Leur film "La Bola Negra" évoque les destins croisés de trois hommes homosexuels, à partir d'un texte inachevé de Federico Garcia Lorca. L'idée du duo : mélanger Histoire et revendications queers.

"Cinéma de haut vol"

Ces cinq films, les deux de l'an dernier et les trois de cette année, sont "des productions assez ambitieuses pour du cinéma espagnol, avec des budgets élevés", entre cinq et douze millions d'euros, explique l'expert en cinéma espagnol, Pau Brunet.

Cela s'inscrit dans un "écosystème cinématographique international de haut vol", capable de viser l'Oscar, comme "Parasite" (du Coréen Bong Joon-ho), "Valeur Sentimentale" (du Norvégien Joachim Trier) ou "L'agent secret" (du Brésilien Kleber Mendonça Filho), poursuit l'analyste.

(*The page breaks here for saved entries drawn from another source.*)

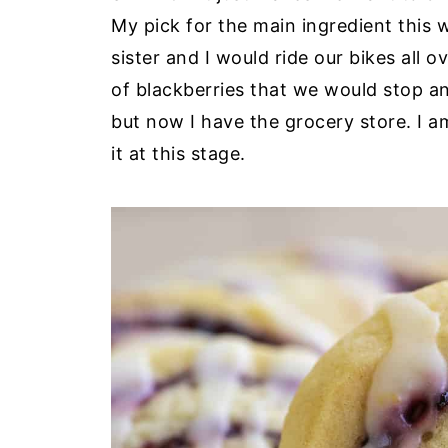
My pick for the main ingredient this 
sister and I would ride our bikes all
of blackberries that we would stop an
but now I have the grocery store. I am
it at this stage.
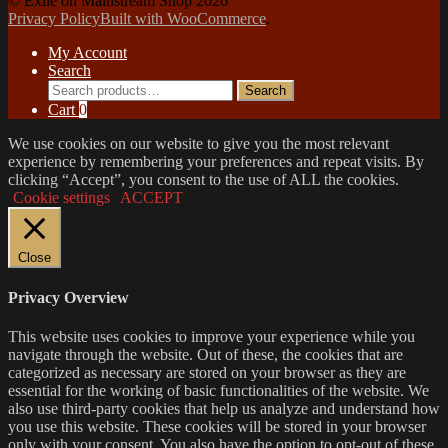
© Exile on Mainstream Shop 2026
Privacy Policy
Built with WooCommerce
.
My Account
Search
Search
Search
for:
Cart
0
We use cookies on our website to give you the most relevant
experience by remembering your preferences and repeat visits. By
clicking “Accept”, you consent to the use of ALL the cookies.
Cookie settings
ACCEPT
Close
Privacy Overview
This website uses cookies to improve your experience while you
navigate through the website. Out of these, the cookies that are
categorized as necessary are stored on your browser as they are
essential for the working of basic functionalities of the website. We
also use third-party cookies that help us analyze and understand how
you use this website. These cookies will be stored in your browser
only with your consent. You also have the option to opt-out of these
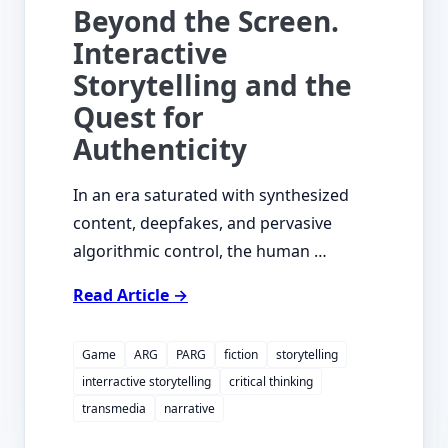
Beyond the Screen.
Interactive
Storytelling and the
Quest for
Authenticity
In an era saturated with synthesized
content, deepfakes, and pervasive
algorithmic control, the human …
Read Article →
Game
ARG
PARG
fiction
storytelling
interractive storytelling
critical thinking
transmedia
narrative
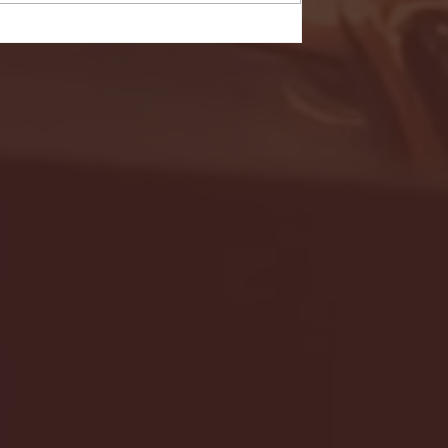
- FULL GAME HIGHLIGHTS |
G EAST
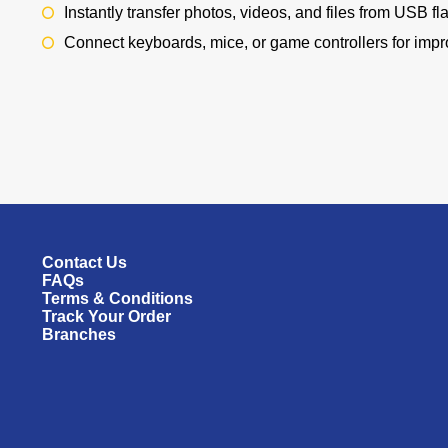
Instantly transfer photos, videos, and files from USB f
Connect keyboards, mice, or game controllers for impr
Contact Us
FAQs
Terms & Conditions
Track Your Order
Branches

Sorogoyen et Los Javis sont aussi à l'image d'un "nouveau courant de cinéastes", qui proposent à la fois des productions commerciales et des films capables d'intégrer des festivals, selon Pau Brunet.

La productrice espagnole Maria Zamora lors d'une conférence de presse pour le film "Romeria" au Festival de Cannes, le 22 mai 2025. © Anna Kurth, AFP

Ils bénéficient aussi tous les trois du succès international de leurs séries, "La Mesias" pour Los Javis, "Los Años nuevos" pour Sorogoyen. Un secteur en pleine expansion en Espagne grâce au financement généreux de plateformes ou de groupes de médias.

Pour la productrice Maria Zamora, qui portait "Romeria" l'an dernier, le financement est en effet un facteur clef, que ce soit via des aides publiques ou des coproductions.

"À Cannes, l'argent doit accompagner le talent. C'est ce qui lui permet de briller et de se démarquer", selon Maria Zamora.